_Exercise brief:_
The data below should be duplicated in full, unchanged.

_Data:_
__________

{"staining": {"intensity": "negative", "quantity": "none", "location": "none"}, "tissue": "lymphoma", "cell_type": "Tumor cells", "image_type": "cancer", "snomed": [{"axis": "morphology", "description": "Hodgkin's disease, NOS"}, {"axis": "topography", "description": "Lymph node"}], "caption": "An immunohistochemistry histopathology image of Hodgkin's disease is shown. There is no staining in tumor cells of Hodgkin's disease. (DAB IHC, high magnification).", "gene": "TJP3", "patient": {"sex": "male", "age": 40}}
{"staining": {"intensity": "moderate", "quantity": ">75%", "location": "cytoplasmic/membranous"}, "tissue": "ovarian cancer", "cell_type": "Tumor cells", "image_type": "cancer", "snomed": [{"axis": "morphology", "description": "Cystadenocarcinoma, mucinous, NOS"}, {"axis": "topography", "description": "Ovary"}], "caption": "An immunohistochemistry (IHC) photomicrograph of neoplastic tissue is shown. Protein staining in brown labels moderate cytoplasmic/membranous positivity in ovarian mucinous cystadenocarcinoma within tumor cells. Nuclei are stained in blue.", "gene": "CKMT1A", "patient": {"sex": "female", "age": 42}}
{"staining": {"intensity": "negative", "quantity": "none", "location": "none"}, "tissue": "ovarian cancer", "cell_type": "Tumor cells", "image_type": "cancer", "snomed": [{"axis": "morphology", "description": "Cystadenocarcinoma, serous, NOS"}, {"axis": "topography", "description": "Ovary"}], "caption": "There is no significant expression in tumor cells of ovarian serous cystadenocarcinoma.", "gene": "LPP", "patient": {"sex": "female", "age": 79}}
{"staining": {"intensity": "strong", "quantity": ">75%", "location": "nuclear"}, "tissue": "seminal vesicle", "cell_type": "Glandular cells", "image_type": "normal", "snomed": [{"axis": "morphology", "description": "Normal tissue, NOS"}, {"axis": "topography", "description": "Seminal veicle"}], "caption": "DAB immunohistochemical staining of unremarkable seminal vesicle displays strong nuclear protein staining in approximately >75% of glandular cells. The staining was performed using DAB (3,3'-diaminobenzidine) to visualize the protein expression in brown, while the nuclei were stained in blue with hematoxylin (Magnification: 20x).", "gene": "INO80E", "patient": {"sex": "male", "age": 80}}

__________

_Result of this exercise:_
{"staining": {"intensity": "negative", "quantity": "none", "location": "none"}, "tissue": "lymphoma", "cell_type": "Tumor cells", "image_type": "cancer", "snomed": [{"axis": "morphology", "description": "Hodgkin's disease, NOS"}, {"axis": "topography", "description": "Lymph node"}], "caption": "An immunohistochemistry histopathology image of Hodgkin's disease is shown. There is no staining in tumor cells of Hodgkin's disease. (DAB IHC, high magnification).", "gene": "TJP3", "patient": {"sex": "male", "age": 40}}
{"staining": {"intensity": "moderate", "quantity": ">75%", "location": "cytoplasmic/membranous"}, "tissue": "ovarian cancer", "cell_type": "Tumor cells", "image_type": "cancer", "snomed": [{"axis": "morphology", "description": "Cystadenocarcinoma, mucinous, NOS"}, {"axis": "topography", "description": "Ovary"}], "caption": "An immunohistochemistry (IHC) photomicrograph of neoplastic tissue is shown. Protein staining in brown labels moderate cytoplasmic/membranous positivity in ovarian mucinous cystadenocarcinoma within tumor cells. Nuclei are stained in blue.", "gene": "CKMT1A", "patient": {"sex": "female", "age": 42}}
{"staining": {"intensity": "negative", "quantity": "none", "location": "none"}, "tissue": "ovarian cancer", "cell_type": "Tumor cells", "image_type": "cancer", "snomed": [{"axis": "morphology", "description": "Cystadenocarcinoma, serous, NOS"}, {"axis": "topography", "description": "Ovary"}], "caption": "There is no significant expression in tumor cells of ovarian serous cystadenocarcinoma.", "gene": "LPP", "patient": {"sex": "female", "age": 79}}
{"staining": {"intensity": "strong", "quantity": ">75%", "location": "nuclear"}, "tissue": "seminal vesicle", "cell_type": "Glandular cells", "image_type": "normal", "snomed": [{"axis": "morphology", "description": "Normal tissue, NOS"}, {"axis": "topography", "description": "Seminal veicle"}], "caption": "DAB immunohistochemical staining of unremarkable seminal vesicle displays strong nuclear protein staining in approximately >75% of glandular cells. The staining was performed using DAB (3,3'-diaminobenzidine) to visualize the protein expression in brown, while the nuclei were stained in blue with hematoxylin (Magnification: 20x).", "gene": "INO80E", "patient": {"sex": "male", "age": 80}}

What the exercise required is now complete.